With all the holiday cheer, shopping, and entertaining that goes on in December, the month always seems to fly by. The gift of financial wellness could be yours this year, use the following checklist to better your financial situation going into 2018.
Tax-loss harvesting lowers your taxable income by up to $3,000 in 2017. If you have losses on any positions in a taxable account, you can sell them before year-end to lock in the loss and reduce your income. For example, let’s say you’re in the 28% tax bracket. Reducing your income by $3,000 would save you $840 in taxes. If the security you sold to capture a loss is something you would still like to own, be sure not to buy it back until after 30 days of selling to avoid the wash-sale rule (the loss will be negated). In the meantime, using an ETF or something similar in its place can ensure you still participate in the market and aren’t sitting on cash.
2. Load 401(k) Contributions
If you still have time to increase your contribution amount before year end, loading a large amount, or maxing out your 401(k) is something to consider. If you don’t need the extra cash and have all your shopping taken care of, it couldn’t hurt to put more away and reduce your income tax liability.
3. Spend FSA Dollars
If you have an FSA (flexible spending account) be sure to spend the money. If you need to schedule a dental appointment, or need new glasses, you might as well spend the money. FSA’s are a use-it-or-lose-it account for medical expenses.
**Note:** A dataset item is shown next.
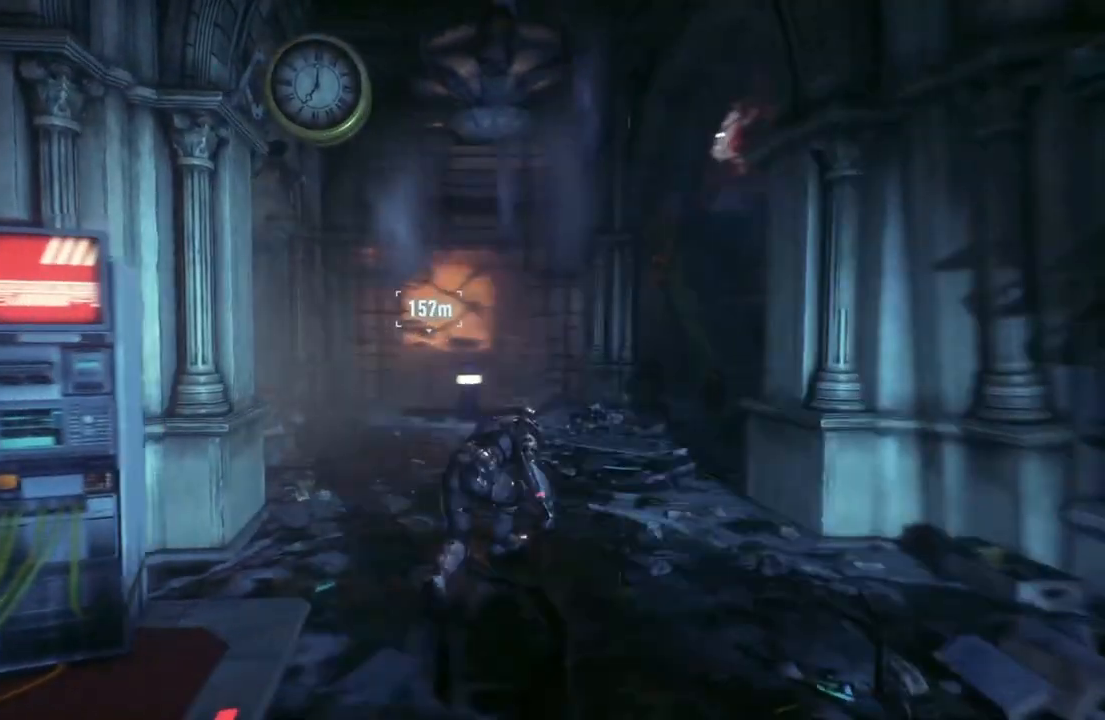
{"buttons": ["R2"], "left_stick": "up", "right_stick": "up-right", "events": [[200, "right_stick", "center"], [333, "right_stick", "right"], [467, "right_stick", "up-right"]]}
You may have a grace period to use the funds into the new year, but be sure to check with your specific plan.
4. Roth IRA Conversions
For some people, due to their high income, they aren’t able to contribute to a Roth IRA. There is a way to workaround this rule, commonly called the “back-door Roth”. Getting money into a Roth IRA can be very advantageous to someone because the money has already been taxed when contributed to the Roth. Meaning distributions from a Roth IRA can be withdrawn tax-free. In order to take advantage of a “back-door Roth”, you must convert pre-tax dollars from a traditional IRA into the Roth. Any money transferred in this way will be included in your income tax for the year. There is also no conversion limit, if you have a substantial amount you like to convert to a Roth, you are eligible to do so. Another strategy is to “max out” your tax bracket. Converting just enough to remain in your current bracket, without jumping to the next level.
Why would I want to increase my tax liability? Having money in an after-tax account gives you more flexibility in retirement, especially if you believe you’ll always be in a high-income tax bracket. Consider consulting with a tax adviser before making any decisions around a Roth IRA conversion.
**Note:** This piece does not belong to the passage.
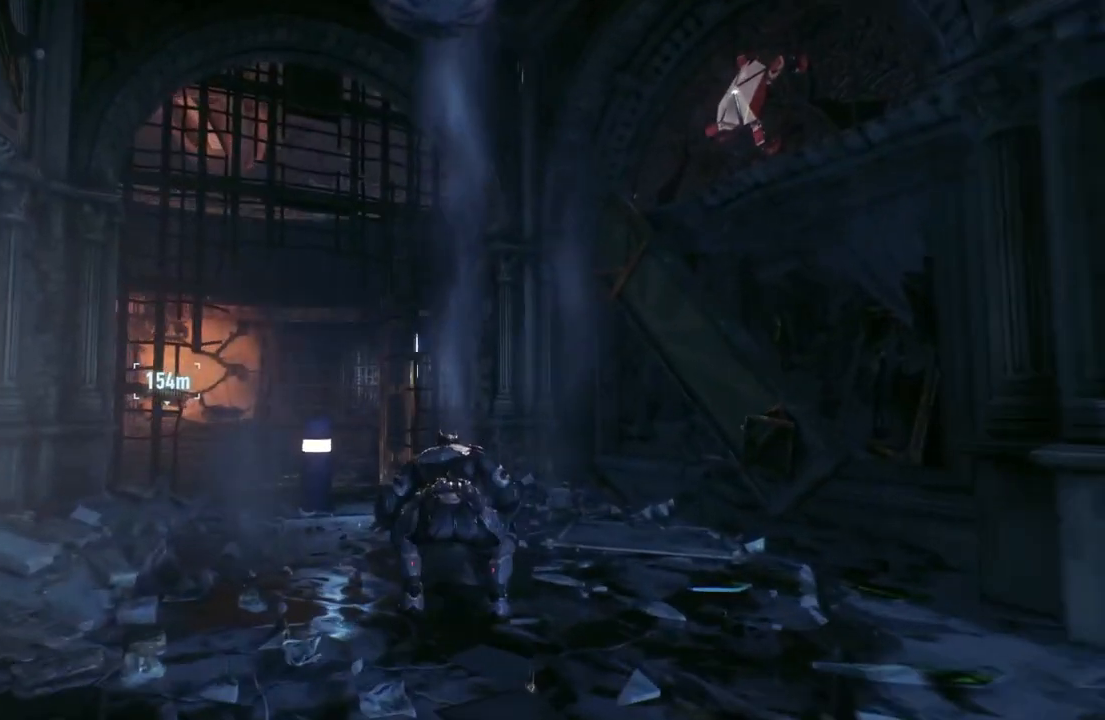
{"buttons": ["R2"], "left_stick": "center", "right_stick": "center", "events": []}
5. Charitable Contributions
If you donate to charity or would like to consider doing so in the near future, there are also important tax benefits with doing so. Through donor-advised funds, donor’s are able to lock-in charitable donations for the year without having to determine which charity to actually donate it to. The funds allow the donor to invest the donations as well and make grants in the future. A cash donation to the account can provide up to a 50% deduction on your AGI (adjusted gross income), meaning you’ll owe less in taxes. If you donate a security (stock, bond, real estate, etc) with large long-term capital gains, you’re able to avoid paying those taxes and lock in a 30% deduction to your AGI. A win-win situation.
Donor-advised funds are a great way for families to start learning about giving, as the family could participate in contributions and in making decisions about which charities to grant money to. Companies that offer donor-advised funds often have different minimums, investment options, donor services, and fees, so be sure to do your research and find one that fits you and/or your family best.
6. Update Beneficiary/Wills
Updating beneficiary’s of retirement accounts and will, can be done any time of the year. However, while your at it you might as well take care of it. If you’ve gotten married, had kids, or had any changes in family dynamics or property, you’ll want to make the updates. In the unfortunate event, something were to happen, you can avoid complications your family may have to go through if your wishes aren’t properly outlined in a will.
7. Set your Goals for 2018
Goal setting is very powerful. If you take the time to sit down and write/type our your goals you’re much more likely to pursue and achieve them! Whether its financial, health-oriented, or relationship-oriented, setting your goals into the new year will set you up for a successful and happy 2018!